|
Post by StationAdministration on Apr 11, 2006 6:42:25 GMT
I got to reading "Brian McLaren again last night. I reread the section where he discusses the scandals in the Roman Catholic Church. Brian believes that there are things that all Christians can find of benefit in Catholicism as well as other streams of Christianity. He doesn't endorse catholicism so much as recognize what is of God in it.
" But I am also not insensitive to the fact the Protestants and Orthodox churches have their own closets full of skeletons; they just haven't been caught. Being caught is expensive. It's painful. But it also opens the possibility for repentance . . .I don't consider the Catholic scandals to be 'their" problem but "our" problem. If the Catholic Church responds to its scandals with appropriate humility and repentance, the whole world will benefit.
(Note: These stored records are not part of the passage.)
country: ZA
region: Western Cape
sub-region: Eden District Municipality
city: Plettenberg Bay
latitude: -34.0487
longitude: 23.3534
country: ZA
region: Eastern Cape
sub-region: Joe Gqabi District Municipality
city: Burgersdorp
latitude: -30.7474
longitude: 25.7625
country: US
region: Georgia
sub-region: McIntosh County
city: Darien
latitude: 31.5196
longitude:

A generous orthodoxy is like that. It acknowledges that we're all a mess. It sees in our worst failures the possibility of our deepest repentance and God's opening for our most profound healing. It remembers Jesus' parable that wherever God sows good seed, an "enemy" will sow weed seeds. It realizes that you can't pull up the bad without uprooting the good too, and so it refrains from judging. It just rejoices wherever good seed grows. "
A Generous Orthodoxy (Grand Rapids, 2004) p. 230.
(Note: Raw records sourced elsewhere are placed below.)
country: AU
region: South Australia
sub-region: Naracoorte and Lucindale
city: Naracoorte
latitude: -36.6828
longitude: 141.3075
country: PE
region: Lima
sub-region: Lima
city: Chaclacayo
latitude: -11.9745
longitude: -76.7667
As a Christian, Every Nation is still my problem two years after leaving. Why? It is part of the church. So what to do? Should we be silent about the scandals, the lies and abuses? No. Should we stand back and say and do nothing. I'm not so sure.
|
|
|
Post by helpfulcommentary on Apr 21, 2006 3:49:56 GMT
McLaren is wise when he talks about uprooting the two... Look at the history of revolutions.. they often bring in a system worse than the one that was oppressing them in the first place.